Lessons: 5 Odd Things Inventors Tell Patent Attorneys

By Gene Quinn
April 7, 2011

As you might be able to imagine, I get quite a bit of e-mail.  Much of the e-mail I get is from inventors and small businesses who are looking for representation, or from those who are seeking to ask some questions to help point them in the right direction.  Over the years the one thing that has probably amazed me most is that those who contact me for assistance or advice frequently ask the same questions and present with the same stories, although not the same inventions or technologies.  So I thought it might be worthwhile to write about the most common misconceptions in the inventor community.

First, I don’t want this article to come off as suggesting that I don’t get good business from the Internet.  At this point nearly all of the legal work I do comes as a result, in one shape or form, from my activities by and through IPWatchdog.com.  But in addition to writing about the inside baseball of the patent world I also write various informational articles and tutorials aimed at an audience with a variety of levels of understanding.  So some of those who present for assistance of one kind or another are best described as “newbies.”

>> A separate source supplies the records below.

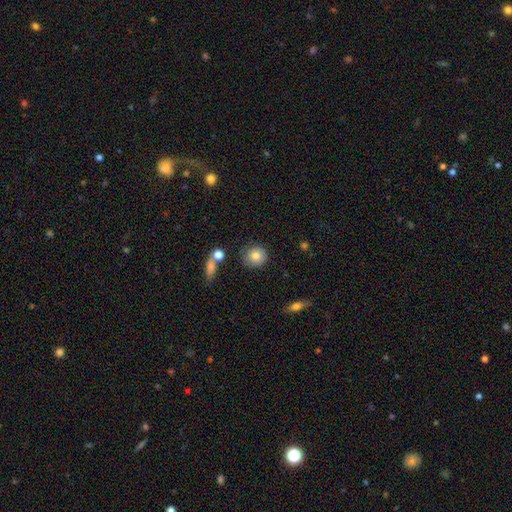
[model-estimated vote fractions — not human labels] This appears to be a smooth galaxy with no disk features (80%) that is round (90%). Merging: none (81%).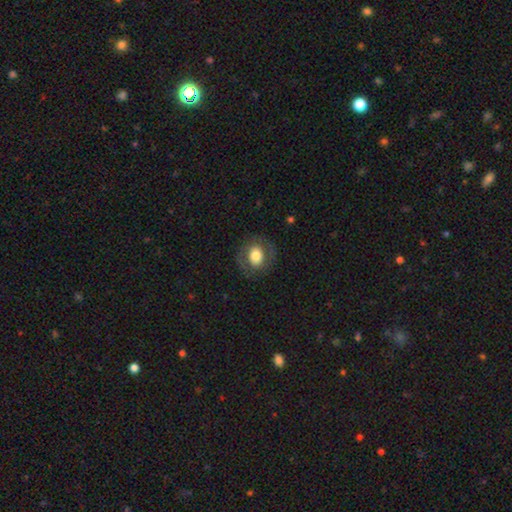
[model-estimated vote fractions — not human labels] Smooth or featured: smooth — 61% (featured or disk — 31%)
How rounded: round — 64% (in between — 35%)
Merging: none — 80% (minor disturbance — 12%)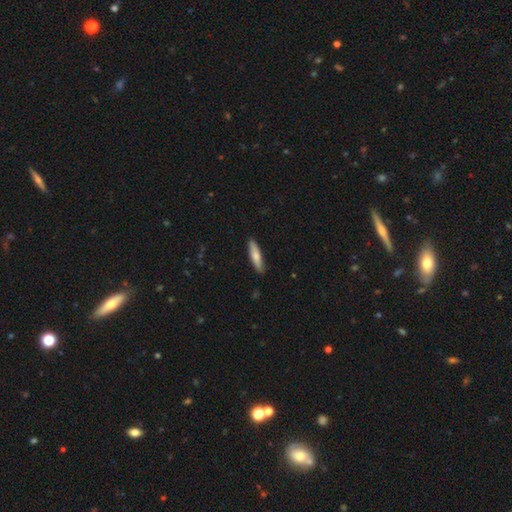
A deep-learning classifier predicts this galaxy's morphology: Smooth or featured? smooth (71%)
How rounded? cigar-shaped (80%)
Merging? none (88%)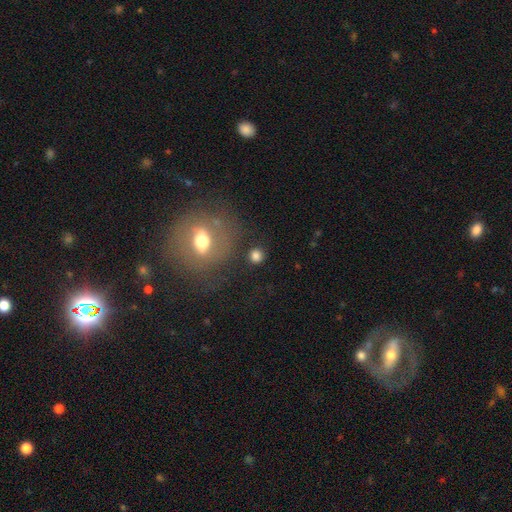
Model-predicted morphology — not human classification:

Let me start by saying there is absolutely nothing wrong with newbies.  At one time or another we have all been new to something and let’s face it, this patent and innovation stuff isn’t exactly the most intuitive undertaking you could ever get involved with.  In fact, there is little intuitive about patents and patent law despite the sometimes misleading names for concepts, such as “first to invent.”  Oh if it were only that simple!

One of the problems created by true newbies, particularly those who have not done any reading or tried to at least bring themselves up to speed to some extent, is that they present in a way that makes established patent attorneys and law firms want to run and hide.  Whether it is unrealistic expectations, wanting a confidentiality agreement signed because they want to be able to sue you if things go bad, or wanting representation on a contingency basis, these things scream PROBLEM to most patent attorneys, thereby foreclosing a possible representation relationship in many cases.

I think I have nearly heard it all, and I try whenever possible to educate inventors, even those who are being unrealistic in one way or another.  So the goal here is to educate, not to make fun of.  In any event, here are the top X things that I hear from newbie inventors that would make most patent attorneys run.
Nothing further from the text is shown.